Wilson Airport in Nairobi, Kenya, East Africa.
My 24-year-old father is sitting in the left seat of a Piper PA-28-140 Cherokee bearing Kenyan registration 5Y-AJJ.
The aircraft is likely only a few years old and, sitting on the tarmac of an East African airport with the engine turning smoothly over at idle, a long way from its home of Vero Beach, Florida.
In the right seat is rookie instructor pilot Murray Sinton. My father is his first student. 40 years later, my dad would remember him fondly as his best instructor.
It's a work day and dad is likely on his lunch break. At any rate, he's the boss...and who would question him if he stole away for an hour? Furthermore, who would find him in the skies above Nairobi?
And it's clear my dad is excited. After all, he had received his student pilot licence Number 2918 (K.337) from the Directorate of Civil Aviation East Africa only the day before this first flight. Why wait?
The cover of my dad's East African Licence booklet. (Family Collection) |
Student Pilot Licence 2918 (Family Collection) |
The weather in Nairobi is typical for the season - sunny, with a few puffs of cotton ball cumulus and a pleasant 20 or 21 degrees Celsius. Despite the moderate climate in Nairobi, it's stuffy inside the Cherokee's cockpit so Sinton has the only door propped open with his foot and the tiny storm window on my Dad's side of the canopy is hanging open. A soft breeze is drifting back from the slowly turning propeller.
Wilson Airport has two asphalt runways: 07/25 at 4,798' and 14/32 at 5,052'. Oddly enough, the runway orientation is exactly the same as Ottawa's International Airport. It isn't possible now to know which runway the two men used on their first flight together but we can draw some conclusions.

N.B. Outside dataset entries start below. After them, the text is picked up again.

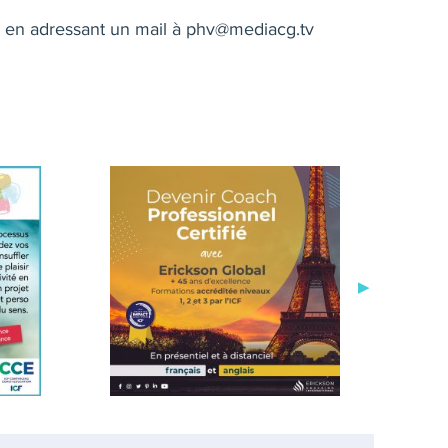
 en adressant un mail à
phv@mediacg.tv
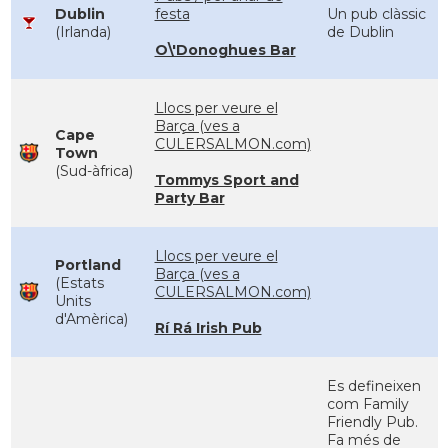
Dublin
festa
Un pub clàssic
(Irlanda)
de Dublin
O\'Donoghues Bar
Llocs per veure el
Barça (ves a
Cape
CULERSALMON.com)
Town
(Sud-àfrica)
Tommys Sport and
Party Bar
Llocs per veure el
Portland
Barça (ves a
(Estats
CULERSALMON.com)
Units
d'Amèrica)
Rí Rá Irish Pub
Es defineixen
com Family
Friendly Pub.
Fa més de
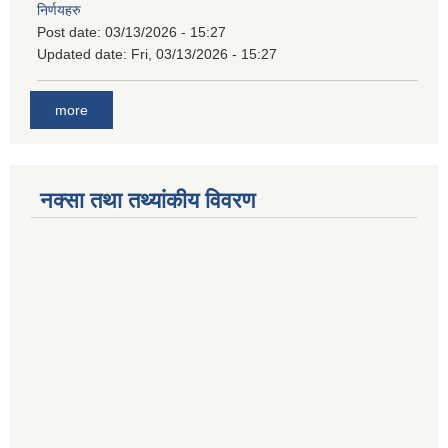
निर्णयहरु
Post date:
03/13/2026 - 15:27
Updated date:
Fri, 03/13/2026 - 15:27
more
नक्सा तथा तथ्यांकीय विवरण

My father's copy of a Wilken Flying School checklist for the Piper Cherokee. This is likely one of the first pieces of kit my dad would have bought for his training. (Family Collection) |
After receiving clearance from the tower, Sinton yanked the door closed and snapped the lock above his head. He likely called for my dad to close the storm window before advancing the throttle. Alpha-Juliet-Juliet then began rolling forward, engine at full power, Sinton's left hand on the throttle and his right resting on the control yoke. Wilson sits at just over a mile above sea level so Sinton likely held the boxy trainer on the runway a few beats longer than usual before easing the yoke back.

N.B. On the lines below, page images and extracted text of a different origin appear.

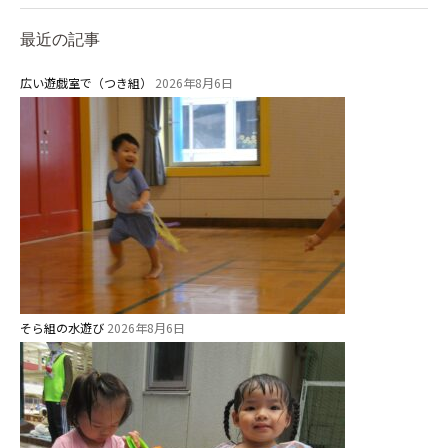
最近の記事
広い遊戯室で（つき組）
2026年8月6日
お知らせ
今日の幼稚園
園児募集要項
教職員募集
園のこと
そら組の水遊び
2026年8月6日
園舎案内
安⼼・安全対策
給⾷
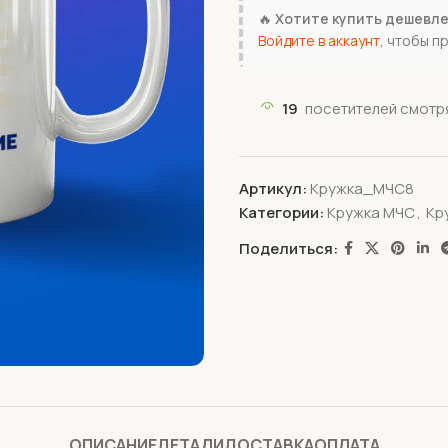
🔥
Хотите купить дешевл
Войдите в аккаунт
, чтобы п
19
посетителей смотря
Артикул:
Кружка_МЧС8
Категории:
Кружка МЧС
,
Кр
Поделиться:
ОПИСАНИЕ
ДЕТАЛИ
ДОСТАВКА
ОПЛАТА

As Alpha-Juliet-Juliet's wheels left the ground at 12:25 p.m. that Wednesday afternoon, my father, a captive passenger, was hooked forever.
The cover of my Dad's logbook. (Family Collection) |
The flight lasted only half an hour - Sinton landed Alpha-Juliet-Juliet just shy of 1 o'clock. The notations in the dad's logbook, set down in his hand 42 years ago, betray none of the emotions he must have felt. On cream-colored paper, in blue ink, the particulars of the flight are recorded dispassionately: date, aircraft type, registration, captain, etc, etc, etc. In the remarks section of his then-new log book, he wrote down "No. 3" - the lesson number for "Effects of Flight Controls". It is a rather poor estimation of the effect that flight had on my dad that day...and for decades to come.

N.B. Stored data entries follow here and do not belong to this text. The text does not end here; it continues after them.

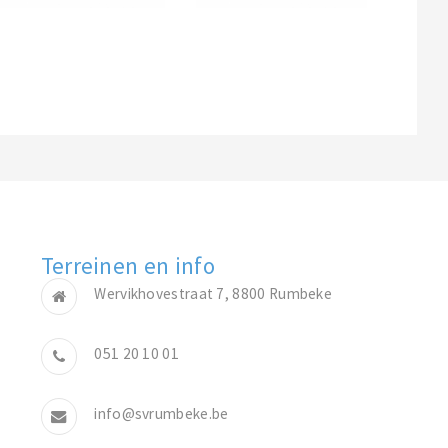
Terreinen en info
Wervikhovestraat 7, 8800 Rumbeke
051 20 10 01
info@svrumbeke.be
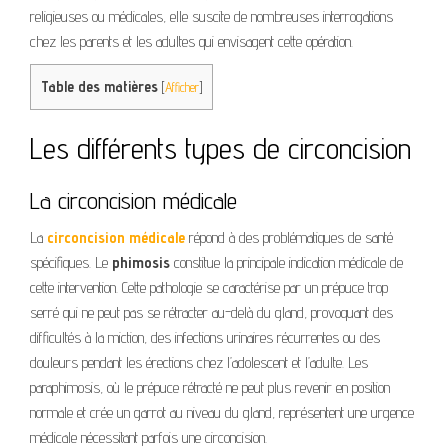
religieuses ou médicales, elle suscite de nombreuses interrogations
chez les parents et les adultes qui envisagent cette opération.
Table des matières
[
Afficher
]
Les différents types de circoncision
La circoncision médicale
La
circoncision médicale
répond à des problématiques de santé
spécifiques. Le
phimosis
constitue la principale indication médicale de
cette intervention. Cette pathologie se caractérise par un prépuce trop
serré qui ne peut pas se rétracter au-delà du gland, provoquant des
difficultés à la miction, des infections urinaires récurrentes ou des
douleurs pendant les érections chez l’adolescent et l’adulte. Les
paraphimosis, où le prépuce rétracté ne peut plus revenir en position
normale et crée un garrot au niveau du gland, représentent une urgence
médicale nécessitant parfois une circoncision.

The first page of my Dad's logbook. The flight in question is at the very top. Half-way down the right side is Murray Sinton's signature confirming the hours flown in July, 1970. (Family Collection) |
I don't know what happened to 5Y-AJJ. I can find no record of its fate or where it is today. I'm equally ignorant as to Murray Sinton's whereabouts. I only know that, when my dad was issued his private pilot's licence, he gave Sinton one of 6 silver eagles he had made by a Nairobi jeweler. Sinton was overjoyed. Some time later, my dad had several more made in gold - of which only one survives.
I do know that my dad's first instructor and the plucky American-built, East-African transplanted trainer sparked a lifelong love that would have three generations gazing skyward in awe.